* [YOUR TASKS]
- a) Translate this sentence from the conference announcement below into Spanish: "National identity is a central point of enquiry that is repeatedly called upon in contemporary social and political rhetoric."
- b) According to the conference announcement below, why is 2012 a fitting year to discuss emblems of nationhood? Answer in one to three sentences.
- c) Write a continuation of the conference announcement on Britishness below, starting after its final sentence.

* [READING TEXT]
★ ★ ★
10-12th August 2012
University of St Andrews
National identity is a central point of enquiry that is repeatedly called upon in contemporary social and political rhetoric. Our conference, ‘Emblems of Nationhood, 1707–1901’, will address the roots of this theme by discussing depictions of Britain and Britishness in literature, philosophy, and art between the Act of Union in 1707 and the death of Queen Victoria in 1901. Over the course of this multidisciplinary conference, we aim to explore how expressions of nationalism have moulded both critical perspectives on national identity and their creative products.
Discussing emblems of nationhood in 2012 is a fitting way to mark the twentieth anniversary of Linda Colley’s seminal account of Britishness, Britons: Forging the Nation, and coincides with the Queen’s Diamond Jubilee. Several broad questions could potentially be explored in the course of the conference: What did Britishness mean in the eighteenth and nineteenth centuries, and how was it represented and perceived? To what extent is nationalism tied with military events and empire building? How “British” was Britain before the launch of the Empire? How did concepts of nationalism enter the public consciousness, both within the British Isles and abroad? What is the impact of artistic and cultural depictions of Britain and Britishness in domestic and international contexts? How can these historical ideas of Britishness enhance our contemporary understanding of the concepts of nationalism and national identity?
★ ★ ★
[Images with bounding boxes]
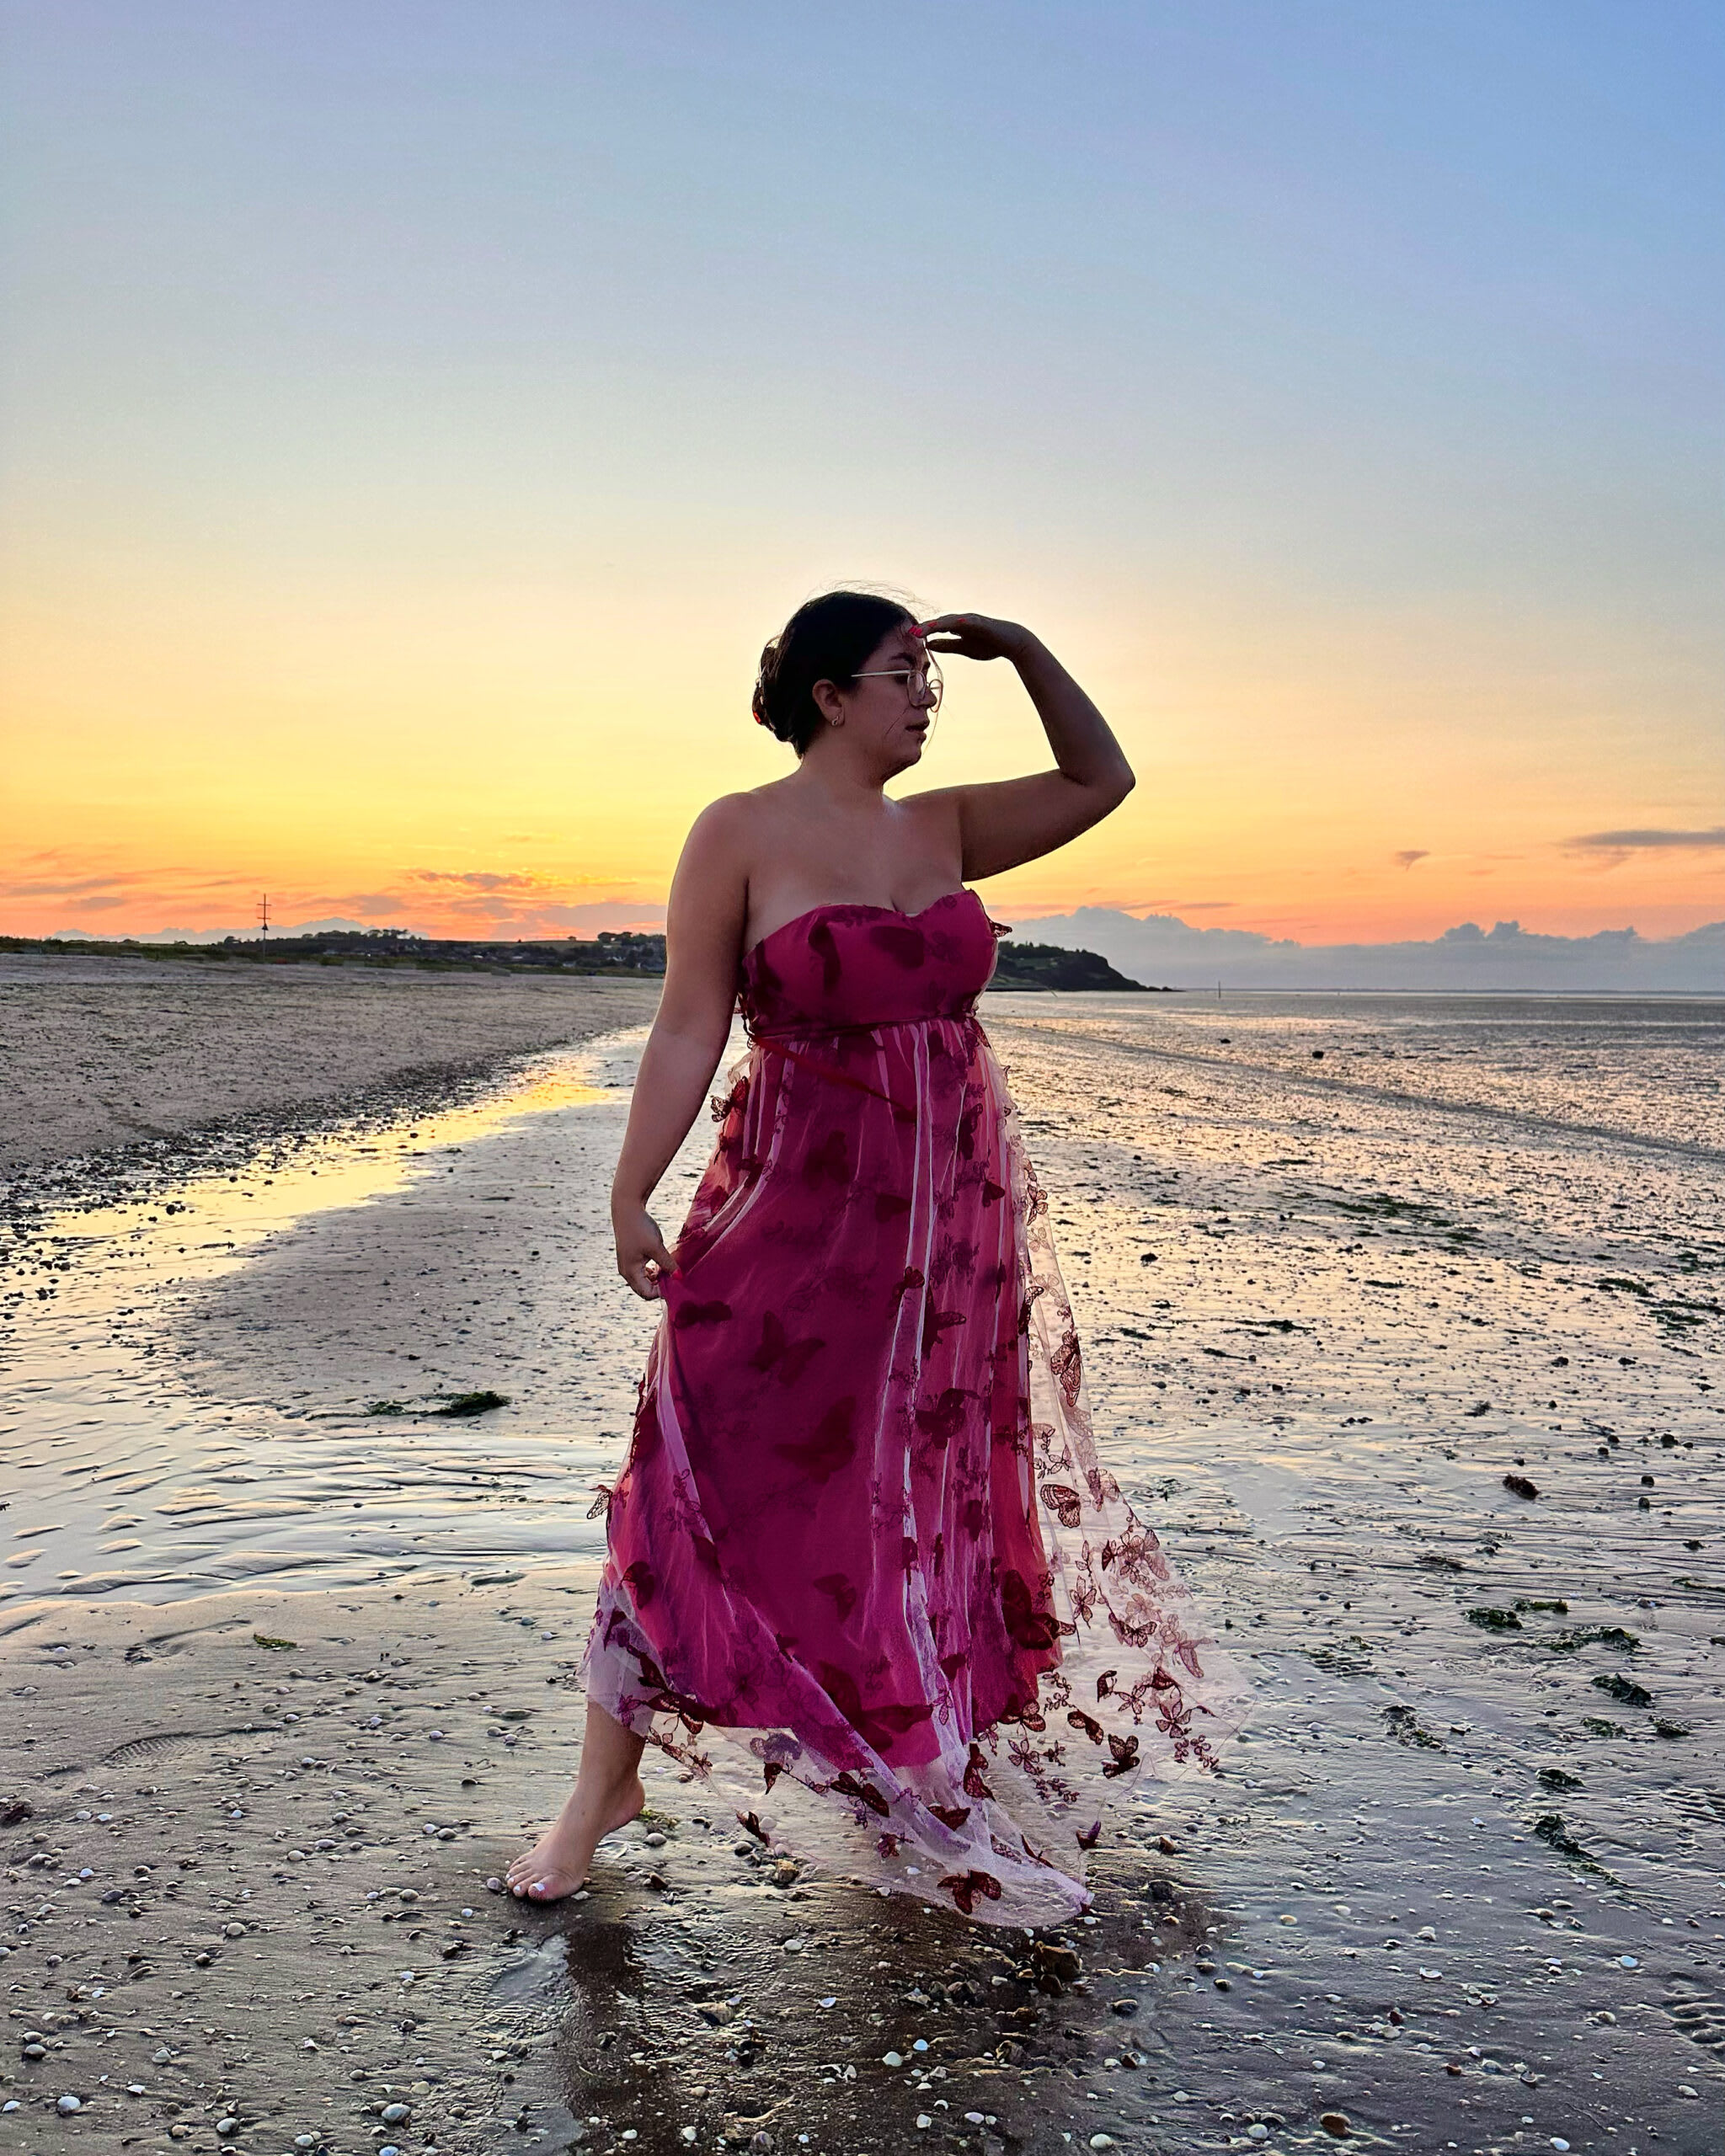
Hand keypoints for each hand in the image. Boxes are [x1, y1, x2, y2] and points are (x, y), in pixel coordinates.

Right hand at [613, 1199, 676, 1300]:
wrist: (627, 1209)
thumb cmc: (641, 1228)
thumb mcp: (657, 1247)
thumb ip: (668, 1264)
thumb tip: (679, 1278)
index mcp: (630, 1271)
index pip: (647, 1293)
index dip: (662, 1291)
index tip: (675, 1281)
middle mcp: (625, 1271)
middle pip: (643, 1290)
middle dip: (659, 1287)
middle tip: (673, 1276)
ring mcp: (626, 1265)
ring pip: (642, 1281)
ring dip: (655, 1279)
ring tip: (668, 1268)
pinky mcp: (629, 1258)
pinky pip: (640, 1273)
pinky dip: (651, 1272)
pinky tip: (661, 1264)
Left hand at [914, 612, 1035, 662]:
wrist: (1011, 642)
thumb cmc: (988, 644)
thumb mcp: (963, 647)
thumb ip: (947, 645)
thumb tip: (929, 645)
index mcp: (956, 626)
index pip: (936, 628)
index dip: (924, 632)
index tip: (910, 636)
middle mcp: (962, 620)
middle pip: (940, 622)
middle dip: (926, 627)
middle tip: (911, 632)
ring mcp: (971, 620)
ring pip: (951, 620)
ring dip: (938, 624)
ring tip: (926, 629)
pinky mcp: (981, 622)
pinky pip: (968, 622)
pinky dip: (959, 622)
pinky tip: (951, 624)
★ ★ ★
* [ANSWER SECTION]
- a) La identidad nacional es un punto central de indagación al que se recurre repetidamente en la retórica social y política contemporánea.

- b) 2012 marks the twentieth anniversary of Linda Colley's seminal account of Britishness, Britons: Forging the Nation. It also coincides with the Queen's Diamond Jubilee.

- c)
Alongside panel sessions and a roundtable discussion on national identity in the period, public expressions of nationhood will also be represented: we are planning an exhibition of pictorial representations of Britishness in the form of cartoons, banknotes, war-landscapes, et cetera, as well as an evening of patriotic entertainment from the period.
Suggested topics for papers might include, but are not limited to:
•Britannia and definitions of Britishness
•Liberty and Empire
•Four nations, archipelago and Britishness
•The Auld Alliance
•British history and histories of Britain
•Foreign and British taste
•Mother-nation and Commonwealth
•The Gothic revival, Gothic novels, and the ancient Gothic constitution
•Foreign perceptions of Britain and Britishness
•Expressions of Britishness in applied arts, satirical prints and cartoons
•The Great Exhibition of 1851
•The iconography of British institutions
•Positive and negative forms of national identity
We seek 250-word proposals for 20-minute papers from postgraduates and established scholars from across the Arts and Humanities. The deadline for submission is 1st March 2012. Please email submissions to EmblemsOfNationhood@gmail.com. If you have any questions please do not hesitate to contact the conference organisers, Dr Kristin Lindfield-Ott (email@example.com) and Jennifer Whitty (firstname.lastname@example.org).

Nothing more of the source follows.